This section is describes running and management of this pipeline, including details for:
- MAP Pipeline Configuration Repository
- AWS resource management
- Petrel/Globus storage management
- MAP Pipeline database administration
- MAP Pipeline JupyterHub administration
- Setup and launching of workers for automated tasks
- Setup and launching of the MAP Web-GUI
These are discussed in more detail in the subsections which follow.
A git repository containing configuration logic for automating most of the system setup for the workers, JupyterHub, and MAP Web-GUI is maintained by the project. Since some of the configuration is security sensitive, the repository is kept private. Please discuss with other members for access if desired.
Currently, with the exception of Petrel/Globus storage, the key MAP computational resources used for the central production pipeline and user facing systems are deployed in Amazon Web Services (AWS).
This currently consists of 4 components:
- 1x MAP Database Server (AWS MySQL RDS)
- 1x MAP Computational Server (AWS EC2)
- 1x MAP Report Storage (AWS S3)
- 1x MAP Ephys Archive Storage (AWS S3)
These services are deployed in the us-east-1 zone and managed via standard AWS tools in a dedicated MAP AWS account.
Petrel is a research data storage system provided by ANL. The MAP project has a storage allocation on Petrel which is made accessible via Globus to the project. Aside from data contents, all administrative activities related to Petrel and Petrel's Globus interface are handled directly by ANL staff.
The MAP project database server is the main component of the central production pipeline accessible for project use. The database server is a AWS MySQL RDS instance deployed to the us-east-1 region.
Project-specific configuration includes user management and database parameter adjustment for DataJoint. Core MySQL/RDS administration is beyond the scope of this document, please see AWS and MySQL documentation where applicable.
Project specific Users are configured with full permissions to
username_
prefix schemas, and varying degrees of access to map_
schemas depending on the user's role within the project. In addition
to normal users, accounts are also enabled for the MAP pipeline
processing workers and Web GUI.
DataJoint specific parameters for MySQL are documented in the DataJoint mysql-docker code repository: https://github.com/datajoint/mysql-docker
The MAP pipeline JupyterHub environment runs on the MAP Computational Server and is enabled using github authentication. The JupyterHub per-user environment is built to contain DataJoint and the MAP Pipeline code and is manually rebuilt when new feature or updates are added.
Specifics of managing JupyterHub are beyond the scope of this document, please see JupyterHub documentation for general information and the MAP pipeline configuration repository for the MAP-specific configuration of JupyterHub and the per-user environment.

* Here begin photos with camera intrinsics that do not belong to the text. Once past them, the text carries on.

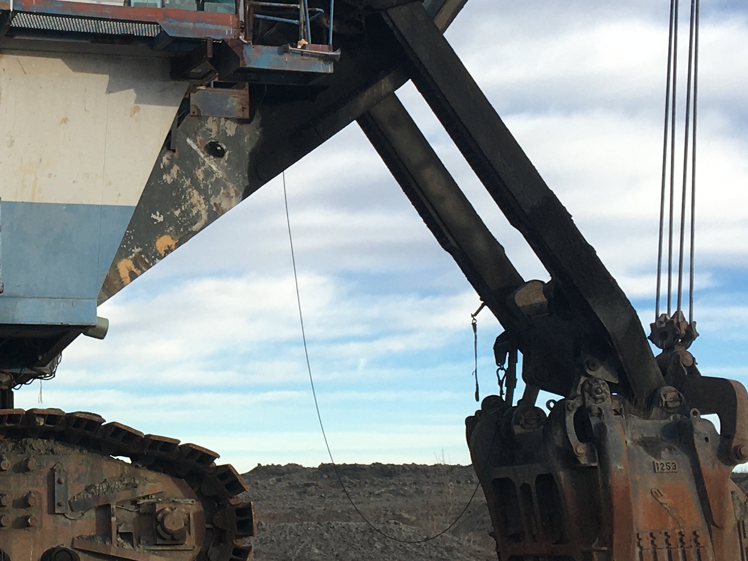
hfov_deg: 23.1
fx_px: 1728
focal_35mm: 80
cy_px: 221
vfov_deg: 18.4
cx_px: -51
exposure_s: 1/615
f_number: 2.2
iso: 25
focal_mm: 4.15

To ensure computed pipeline results are kept up to date, the map pipeline contains a set of 'worker' scripts which are used to perform various background processing tasks. These tasks include:
- Automatic computation of computed data table results
- Automatic generation of figures for the Map Web GUI
- Cleanup and pruning of outdated computations and figures
These jobs are currently run on the MAP Computational server. The production worker environment dj_local_config.json should be configured with appropriate credentials and have a report store enabled for storage of generated figures. The precise server-specific deployment logic is in the MAP pipeline configuration repository.
Generically, The logic for the worker code, along with configuration for running the various worker tasks is available in the 'workers' subdirectory of the map-epyhs project. The configuration uses 'Docker' and 'docker-compose' to build and run the processing workers. Once these tools are installed, the background workers can be configured by editing the '.env' file in the workers directory, and then starting the workers using docker-compose.
For example:
$ cat .env report_store_stage=/data/stage worker_count=4 $ docker-compose up -d
The MAP Web GUI allows casual navigation of available sessions and related plots and figures. The code for the web GUI resides in the 'map-WebGUI' repository: https://github.com/mesoscale-activity-map/map-WebGUI.
The GUI architecture consists of 2 pieces:
- Backend API server (provides frontend API with MAP Database Data)
- Frontend/API server (javascript, provides UI with data)
The Backend API server is written in python and serves to provide the frontend API server with MAP Database data. The Frontend/API server is written in javascript and serves the frontend UI code as well as provides API endpoints that the UI needs for its operation.
Currently, the Map WEB GUI runs on the MAP Computational server using docker and docker-compose. deployment specifics are contained in the core map-WebGUI repository as well as the MAP pipeline configuration repository.